KARACHI: An accountability court on Thursday issued a notice to the prosecutor on fresh applications seeking pre-arrest bail to former federal finance minister Abdul Hafeez Shaikh and five others booked in a reference pertaining to alleged $11.125 million illegal payment to a Kuwait-based firm for the launching of an ‘automated customs clearance service’ in the Federal Board of Revenue without a formal agreement in 2005.

Accountability Court-VI Judge Tasneem Sultana directed the NAB prosecutor to advance arguments on the bail pleas on October 22.
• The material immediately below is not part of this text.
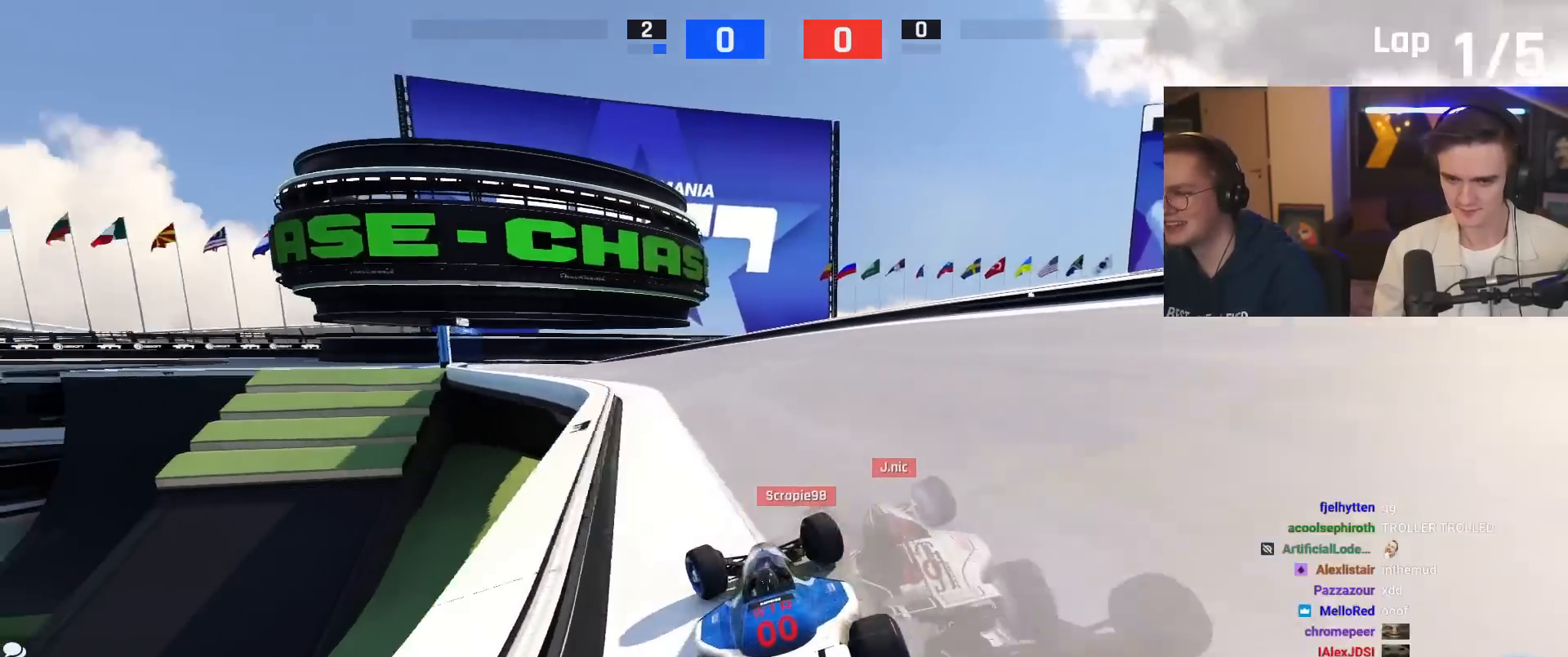
{"keys": ["left", "up"], "events": [[200, "left", "down"], [384, "left", "up"], [484, "left", "down"]]}
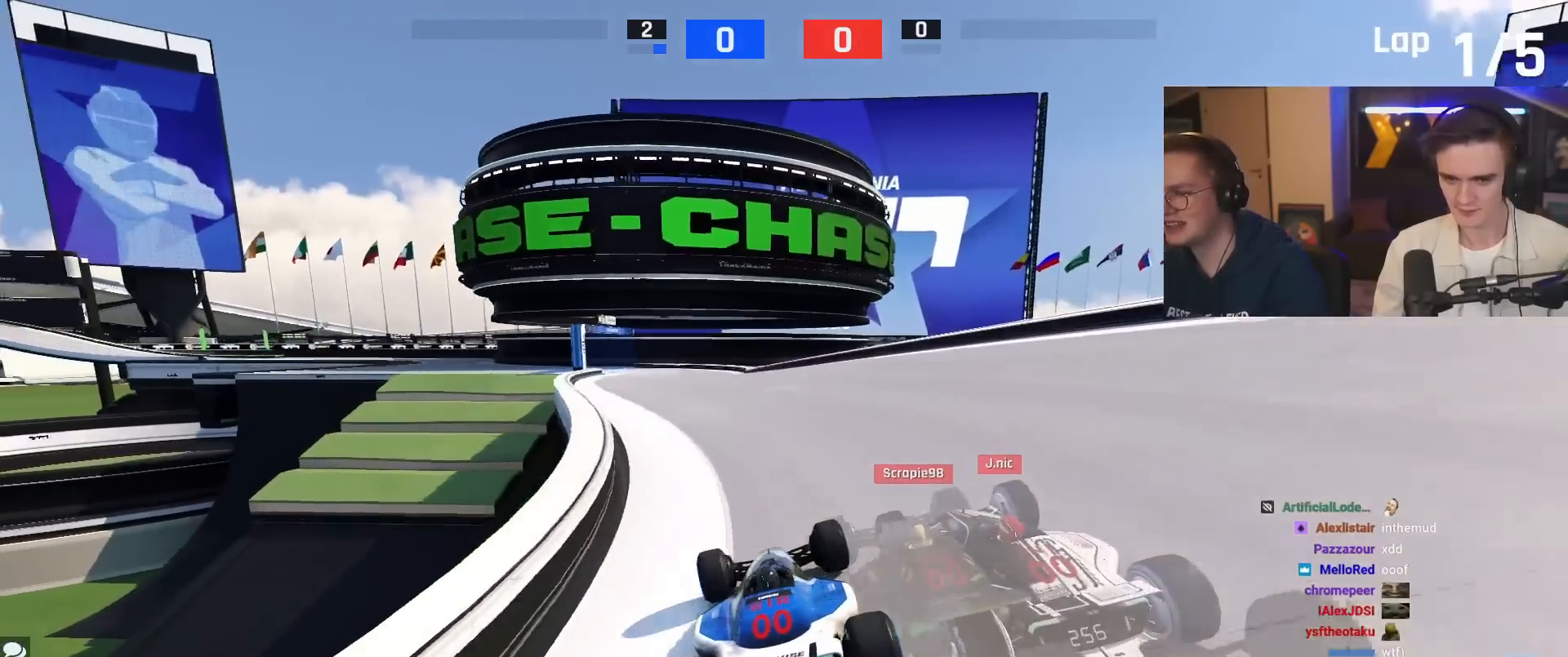
{"keys": ["up"], "events": [[67, "left", "up"], [351, "left", "down"], [451, "left", "up"]]}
The judge also issued a notice to the prosecutor on the applications moved by the suspects seeking transfer of the present reference to any other relevant court following an amendment to the National Accountability Ordinance, 1999.

In May this year, the incumbent court had granted interim pre-arrest bail to Mr Sheikh and other suspects against a surety of Rs100,000 each without touching the merits of the case, special public prosecutor Zahid Hussain Baladi told Dawn.
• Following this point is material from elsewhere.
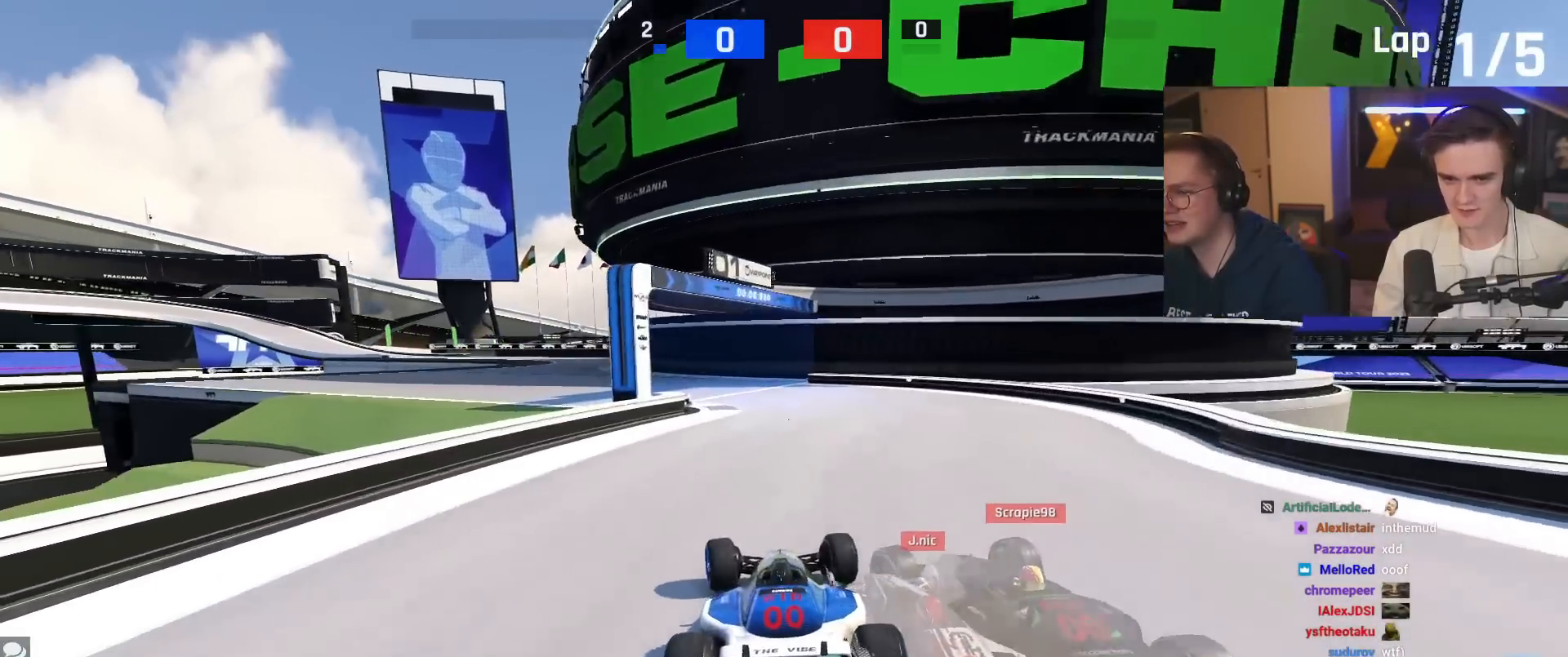
{"keys": ["left", "up"], "events": [[101, "left", "down"]]}
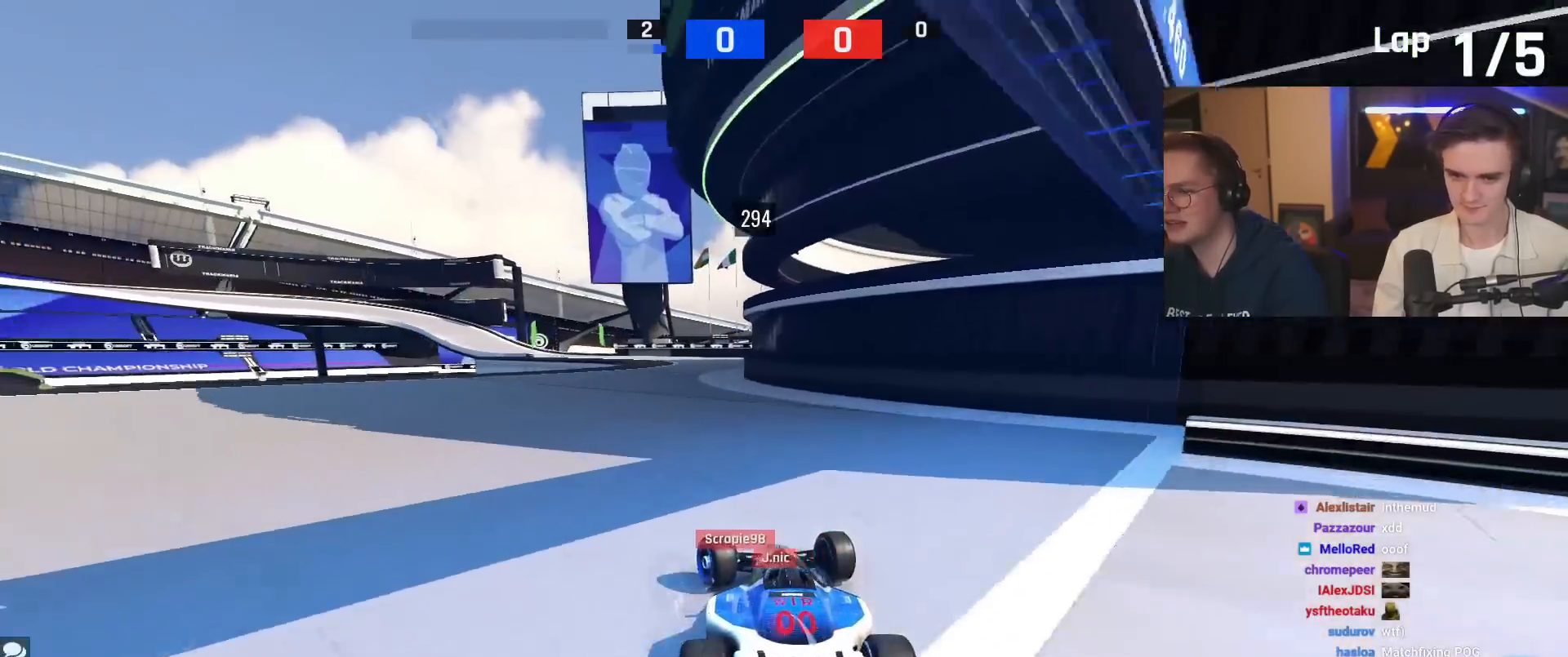
{"keys": ["right", "up"], "events": [[167, "left", "up"], [267, "right", "down"]]}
However, the prosecutor said, after the Supreme Court recently ruled that every suspect facing graft allegations should individually apply for bail “on merits, as corruption is a non-bailable offence”. Therefore, the suspects applied for the bail afresh, he added.

In April, the NAB had filed reference nominating the then finance minister Mr Shaikh, FBR’s former chairmen Salman Siddique and Muhammad Abdullah Yousuf, then collector customs Azhar Majeed Khalid, Additional collector customs Aashir Azeem Gill, then Member IMS Aamir Zaffar Chaudhery, deputy controllers Muhammad Irfan Sarfaraz and Bassam Khoury, and the managing director of Agility (formerly Public Warehousing Company of Kuwait), as proposed accused.

The court had already separated the case against the foreign national, Bassam Khoury, after NAB failed to arrest him and declared him absconder.

The federal anti-graft watchdog said an anonymous complaint was received against Mian Azhar Majeed Khalid, the then collector, Model Customs Collectorate, and Aashir Azeem Gill, the then additional collector, regarding alleged illegalities committed during the procurement and implementation of the ‘Pakistan Automated Customs Clearance Service (PACCS)’ pilot project. An inquiry was authorised which was subsequently converted to investigation on Aug 17, 2019.

Legal notice

A grade-14 inspector of the District Municipal Corporation-South Anwar Hussain has sent a legal notice to the Sajjan Union leader Syed Zulfiqar Shah claiming Rs30 million in damages for allegedly getting published a “false, baseless and fabricated” news in the media against him using the name of All DMC South Action Committee.

Advocate Munaf Memon stated in the legal notice dated Oct 3 that his client “worked honestly and the DMC-South never received any complaint against him in his long career”.